Il ne s’agit pas uniquement d’une question d’éthique. Car au-delà de l’aspect complètement immoral de ces pratiques, l’évasion fiscale pose également des problèmes financiers. Le manque à gagner, en terme de rentrées fiscales, s’élève, selon certaines estimations, à entre 60 et 80 milliards d’euros par an, en France. Soit l’équivalent, à peu près, du déficit public du pays en 2015 (77 milliards d’euros environ), ou bien du budget de l’éducation nationale (65 milliards d’euros en 2016). Ces comparaisons parlent pour elles-mêmes, il est donc juste de trouver ces pratiques scandaleuses.

Comment faire dès lors, pour y mettre fin, et pour récupérer l’argent dissimulé ? Il est difficile pour les pouvoirs publics de lutter contre l’évasion fiscale, d’abord parce que la juridiction des paradis fiscaux dans lesquels les sociétés écrans sont basées ne leur permettent pas toujours d’enquêter. Entre 2013 et 2014, le Panama n’a répondu à aucune des 40 demandes d’informations de l’administration fiscale sur les contribuables Français suspectés d’y dissimuler de l’argent. Ce manque de transparence nuit à l’efficacité de la lutte contre l’évasion fiscale, de même que le manque de moyens qui y est alloué, et qui ne permet pas à l’administration fiscale d’enquêter correctement. La lutte contre ces pratiques est donc extrêmement difficile, et le ministère des finances semble pour cette raison préférer essayer d’inciter les fraudeurs à revenir d’eux-mêmes, et à déclarer leur argent, en leur accordant  par exemple, des remises de peine, une technique qui semble plus efficace.

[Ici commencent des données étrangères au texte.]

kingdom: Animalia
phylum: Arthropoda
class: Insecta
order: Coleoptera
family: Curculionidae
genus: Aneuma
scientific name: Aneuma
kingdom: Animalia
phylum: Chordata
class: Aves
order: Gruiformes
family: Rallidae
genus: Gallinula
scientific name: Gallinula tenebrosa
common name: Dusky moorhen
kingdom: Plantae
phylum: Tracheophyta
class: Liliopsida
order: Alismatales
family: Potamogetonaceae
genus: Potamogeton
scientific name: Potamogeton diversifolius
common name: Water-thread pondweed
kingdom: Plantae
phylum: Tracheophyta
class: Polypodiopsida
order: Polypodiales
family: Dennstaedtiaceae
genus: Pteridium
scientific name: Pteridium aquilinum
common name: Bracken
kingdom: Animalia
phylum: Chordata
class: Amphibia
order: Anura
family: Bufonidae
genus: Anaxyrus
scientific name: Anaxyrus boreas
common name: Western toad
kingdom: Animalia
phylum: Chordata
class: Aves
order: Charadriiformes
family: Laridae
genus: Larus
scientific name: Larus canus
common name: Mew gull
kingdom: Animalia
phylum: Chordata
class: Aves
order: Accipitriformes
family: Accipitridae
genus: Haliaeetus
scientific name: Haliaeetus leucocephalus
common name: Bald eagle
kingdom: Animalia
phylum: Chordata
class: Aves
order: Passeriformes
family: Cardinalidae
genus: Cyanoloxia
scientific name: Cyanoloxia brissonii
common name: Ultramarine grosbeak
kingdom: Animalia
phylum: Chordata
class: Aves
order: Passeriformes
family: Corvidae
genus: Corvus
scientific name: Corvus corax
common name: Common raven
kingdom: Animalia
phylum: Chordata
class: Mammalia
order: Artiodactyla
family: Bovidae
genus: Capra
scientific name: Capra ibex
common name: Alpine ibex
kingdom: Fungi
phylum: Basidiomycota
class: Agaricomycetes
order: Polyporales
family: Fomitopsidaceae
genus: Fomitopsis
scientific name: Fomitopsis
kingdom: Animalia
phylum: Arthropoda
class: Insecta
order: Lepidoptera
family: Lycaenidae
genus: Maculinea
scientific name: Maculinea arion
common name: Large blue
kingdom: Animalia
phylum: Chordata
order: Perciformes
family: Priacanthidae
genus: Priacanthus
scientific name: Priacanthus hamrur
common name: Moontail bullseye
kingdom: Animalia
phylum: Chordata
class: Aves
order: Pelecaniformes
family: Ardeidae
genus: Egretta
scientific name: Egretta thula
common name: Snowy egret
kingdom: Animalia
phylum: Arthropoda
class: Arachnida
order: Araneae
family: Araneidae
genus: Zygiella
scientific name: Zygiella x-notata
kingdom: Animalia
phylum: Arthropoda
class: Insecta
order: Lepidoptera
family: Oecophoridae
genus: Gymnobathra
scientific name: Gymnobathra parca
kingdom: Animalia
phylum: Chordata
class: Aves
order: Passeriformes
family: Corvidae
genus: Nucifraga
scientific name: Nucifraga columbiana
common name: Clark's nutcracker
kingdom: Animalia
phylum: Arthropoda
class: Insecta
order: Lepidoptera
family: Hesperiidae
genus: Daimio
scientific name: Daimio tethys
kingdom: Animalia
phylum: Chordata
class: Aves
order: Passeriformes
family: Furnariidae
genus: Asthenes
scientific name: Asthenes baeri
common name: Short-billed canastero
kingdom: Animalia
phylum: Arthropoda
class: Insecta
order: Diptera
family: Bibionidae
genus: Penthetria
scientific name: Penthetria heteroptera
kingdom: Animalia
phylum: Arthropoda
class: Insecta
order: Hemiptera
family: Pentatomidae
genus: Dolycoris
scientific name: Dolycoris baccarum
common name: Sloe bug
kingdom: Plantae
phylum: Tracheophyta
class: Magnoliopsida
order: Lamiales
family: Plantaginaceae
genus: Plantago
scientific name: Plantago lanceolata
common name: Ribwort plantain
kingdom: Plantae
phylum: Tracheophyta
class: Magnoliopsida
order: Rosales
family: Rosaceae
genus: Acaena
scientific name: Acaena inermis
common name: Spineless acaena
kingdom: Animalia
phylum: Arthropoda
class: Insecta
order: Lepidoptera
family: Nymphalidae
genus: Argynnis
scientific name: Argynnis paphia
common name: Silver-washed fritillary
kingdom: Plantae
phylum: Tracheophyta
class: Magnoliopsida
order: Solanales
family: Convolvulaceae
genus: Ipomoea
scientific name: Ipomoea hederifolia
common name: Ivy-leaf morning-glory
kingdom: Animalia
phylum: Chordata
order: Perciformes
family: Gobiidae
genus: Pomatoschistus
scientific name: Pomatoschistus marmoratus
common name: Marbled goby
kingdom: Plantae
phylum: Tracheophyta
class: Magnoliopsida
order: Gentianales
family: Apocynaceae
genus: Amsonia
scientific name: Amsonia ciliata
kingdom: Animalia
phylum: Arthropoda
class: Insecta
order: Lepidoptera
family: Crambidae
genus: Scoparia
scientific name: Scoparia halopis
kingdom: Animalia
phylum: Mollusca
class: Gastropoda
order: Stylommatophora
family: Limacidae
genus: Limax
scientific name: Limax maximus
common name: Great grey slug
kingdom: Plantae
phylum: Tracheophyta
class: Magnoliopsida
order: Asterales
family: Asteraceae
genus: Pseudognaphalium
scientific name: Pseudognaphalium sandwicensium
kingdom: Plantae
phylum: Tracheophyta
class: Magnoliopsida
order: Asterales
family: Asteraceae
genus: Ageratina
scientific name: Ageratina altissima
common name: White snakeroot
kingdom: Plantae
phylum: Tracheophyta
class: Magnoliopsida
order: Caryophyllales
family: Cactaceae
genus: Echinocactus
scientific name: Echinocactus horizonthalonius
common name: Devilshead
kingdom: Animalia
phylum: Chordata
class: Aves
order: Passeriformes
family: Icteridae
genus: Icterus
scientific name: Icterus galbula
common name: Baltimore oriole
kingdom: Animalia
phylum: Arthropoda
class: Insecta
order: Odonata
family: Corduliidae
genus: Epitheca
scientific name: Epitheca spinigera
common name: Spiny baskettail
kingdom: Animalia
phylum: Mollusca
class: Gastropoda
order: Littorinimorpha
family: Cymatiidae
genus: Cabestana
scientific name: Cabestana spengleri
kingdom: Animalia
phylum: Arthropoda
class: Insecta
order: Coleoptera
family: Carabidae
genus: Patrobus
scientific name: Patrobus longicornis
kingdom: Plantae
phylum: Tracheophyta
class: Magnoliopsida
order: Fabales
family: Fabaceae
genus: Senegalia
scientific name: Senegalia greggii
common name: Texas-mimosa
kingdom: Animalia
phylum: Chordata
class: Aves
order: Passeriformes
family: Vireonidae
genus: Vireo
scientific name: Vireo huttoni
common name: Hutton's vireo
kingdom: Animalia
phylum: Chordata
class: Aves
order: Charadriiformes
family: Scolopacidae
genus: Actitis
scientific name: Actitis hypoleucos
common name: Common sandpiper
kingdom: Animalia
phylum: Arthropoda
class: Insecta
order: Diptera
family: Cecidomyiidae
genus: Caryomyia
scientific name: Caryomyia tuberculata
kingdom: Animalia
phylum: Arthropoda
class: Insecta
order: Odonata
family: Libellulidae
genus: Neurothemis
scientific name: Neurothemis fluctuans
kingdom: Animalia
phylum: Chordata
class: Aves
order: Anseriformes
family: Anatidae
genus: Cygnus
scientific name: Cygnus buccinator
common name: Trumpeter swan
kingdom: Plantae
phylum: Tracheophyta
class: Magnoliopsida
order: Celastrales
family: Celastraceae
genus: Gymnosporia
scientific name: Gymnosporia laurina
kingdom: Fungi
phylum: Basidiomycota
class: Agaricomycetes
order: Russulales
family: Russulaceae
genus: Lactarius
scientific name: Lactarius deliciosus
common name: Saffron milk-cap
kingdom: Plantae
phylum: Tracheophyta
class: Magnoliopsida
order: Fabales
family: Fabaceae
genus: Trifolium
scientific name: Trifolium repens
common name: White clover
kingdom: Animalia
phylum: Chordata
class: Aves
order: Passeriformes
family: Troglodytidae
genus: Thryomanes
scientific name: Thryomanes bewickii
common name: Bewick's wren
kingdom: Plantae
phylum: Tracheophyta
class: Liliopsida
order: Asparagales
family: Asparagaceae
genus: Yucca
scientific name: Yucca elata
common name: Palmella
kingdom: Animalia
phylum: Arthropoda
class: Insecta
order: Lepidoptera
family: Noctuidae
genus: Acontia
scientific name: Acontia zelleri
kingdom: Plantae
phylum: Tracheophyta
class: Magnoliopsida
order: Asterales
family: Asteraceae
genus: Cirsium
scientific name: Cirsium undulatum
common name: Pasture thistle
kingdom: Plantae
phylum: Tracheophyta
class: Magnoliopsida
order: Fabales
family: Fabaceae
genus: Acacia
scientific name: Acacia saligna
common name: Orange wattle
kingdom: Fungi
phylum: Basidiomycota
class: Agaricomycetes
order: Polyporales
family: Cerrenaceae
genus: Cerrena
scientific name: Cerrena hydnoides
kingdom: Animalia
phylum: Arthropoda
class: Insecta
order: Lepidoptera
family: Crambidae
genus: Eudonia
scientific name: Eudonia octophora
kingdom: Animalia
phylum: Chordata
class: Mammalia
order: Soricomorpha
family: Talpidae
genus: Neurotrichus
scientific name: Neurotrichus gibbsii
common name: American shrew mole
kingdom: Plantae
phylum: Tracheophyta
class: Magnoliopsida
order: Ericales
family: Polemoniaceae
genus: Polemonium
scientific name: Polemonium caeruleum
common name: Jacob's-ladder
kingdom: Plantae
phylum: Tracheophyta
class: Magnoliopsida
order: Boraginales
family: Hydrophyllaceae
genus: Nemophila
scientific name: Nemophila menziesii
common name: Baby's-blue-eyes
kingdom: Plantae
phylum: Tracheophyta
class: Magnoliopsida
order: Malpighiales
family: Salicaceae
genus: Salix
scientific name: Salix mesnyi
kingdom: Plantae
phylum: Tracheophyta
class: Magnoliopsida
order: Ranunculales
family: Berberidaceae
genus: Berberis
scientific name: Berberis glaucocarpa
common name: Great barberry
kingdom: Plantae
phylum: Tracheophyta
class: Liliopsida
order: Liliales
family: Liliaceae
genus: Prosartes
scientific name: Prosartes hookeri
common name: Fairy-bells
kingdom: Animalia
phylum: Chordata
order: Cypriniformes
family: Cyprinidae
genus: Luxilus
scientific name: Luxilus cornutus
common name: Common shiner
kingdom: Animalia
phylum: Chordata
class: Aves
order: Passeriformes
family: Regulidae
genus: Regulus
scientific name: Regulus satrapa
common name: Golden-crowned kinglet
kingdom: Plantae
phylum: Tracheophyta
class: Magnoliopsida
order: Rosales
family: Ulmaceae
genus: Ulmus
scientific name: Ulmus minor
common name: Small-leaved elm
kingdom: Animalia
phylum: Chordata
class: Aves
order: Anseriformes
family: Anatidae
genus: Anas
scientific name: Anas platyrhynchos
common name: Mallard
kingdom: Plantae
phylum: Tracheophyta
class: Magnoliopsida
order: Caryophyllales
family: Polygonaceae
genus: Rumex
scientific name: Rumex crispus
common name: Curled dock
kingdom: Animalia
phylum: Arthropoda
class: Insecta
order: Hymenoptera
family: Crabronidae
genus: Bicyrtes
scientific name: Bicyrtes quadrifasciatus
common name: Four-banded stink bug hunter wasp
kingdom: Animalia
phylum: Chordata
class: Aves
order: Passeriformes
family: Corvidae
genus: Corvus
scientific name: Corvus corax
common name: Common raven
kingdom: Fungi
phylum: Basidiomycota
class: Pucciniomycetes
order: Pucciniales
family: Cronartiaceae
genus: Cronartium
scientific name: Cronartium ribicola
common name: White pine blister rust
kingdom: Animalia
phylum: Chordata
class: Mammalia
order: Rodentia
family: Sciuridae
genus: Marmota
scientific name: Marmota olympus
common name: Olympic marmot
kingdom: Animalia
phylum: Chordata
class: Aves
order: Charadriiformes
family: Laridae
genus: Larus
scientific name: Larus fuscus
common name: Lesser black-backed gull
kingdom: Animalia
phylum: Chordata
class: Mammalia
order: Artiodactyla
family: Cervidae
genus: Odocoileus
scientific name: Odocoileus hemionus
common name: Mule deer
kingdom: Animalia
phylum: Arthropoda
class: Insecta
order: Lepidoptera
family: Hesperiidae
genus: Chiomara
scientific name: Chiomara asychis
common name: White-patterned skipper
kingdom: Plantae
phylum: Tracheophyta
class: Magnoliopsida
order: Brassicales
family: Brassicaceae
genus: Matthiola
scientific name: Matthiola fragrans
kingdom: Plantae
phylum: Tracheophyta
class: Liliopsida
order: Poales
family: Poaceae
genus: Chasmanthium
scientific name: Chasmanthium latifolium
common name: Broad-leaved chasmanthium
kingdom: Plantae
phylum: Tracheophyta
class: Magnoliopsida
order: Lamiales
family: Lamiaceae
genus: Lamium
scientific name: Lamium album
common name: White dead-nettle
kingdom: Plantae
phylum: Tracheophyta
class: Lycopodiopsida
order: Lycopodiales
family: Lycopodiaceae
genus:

Si l’évasion fiscale semble être un mal relativement « toléré » dans notre société, il n’en est pas moins qu’elle représente à la fois un grave problème éthique, ainsi qu’un manque à gagner considérable pour l’Etat, contribuant ainsi à aggraver les inégalités. Par ailleurs, il semble aujourd’hui paradoxal que les « lanceurs d’alerte » (ceux à l’origine de la révélation d’un scandale) soient, de manière générale, plus menacés par la justice que les évadés fiscaux dont ils dénoncent l’immoralité. L’exemple d’Antoine Deltour, Raphaël Halet, et Edouard Perrin, à l’origine de la révélation du scandale « LuxLeaks » en 2014 (Dénonçant l’évasion fiscale opérée par certaines grandes compagnies telles qu’Apple, Amazon ou HSBC), aujourd’hui sous le coup de la justice Luxembourgeoise témoigne de ce problème, alors que ces compagnies n’ont pas été condamnées.

Aujourd’hui, ces « panama papers », s’ils détaillent les activités d’un des plus gros cabinets d’avocats spécialistes de l’évasion fiscale (Mossack Fonseca), ne révèlent qu’une partie de celle-ci. Il ne s’agit en quelque sorte que de la partie cachée de cet immense Iceberg qu’est l’évasion fiscale. L’ampleur de ce phénomène rend impossible toute action isolée d’un Etat, et appelle nécessairement à une réponse internationale. Ou bien à un sursaut de sens moral chez les fraudeurs, car comme disait Pompidou, « La fraude est à l’impôt ce que l’ombre est à l’homme ».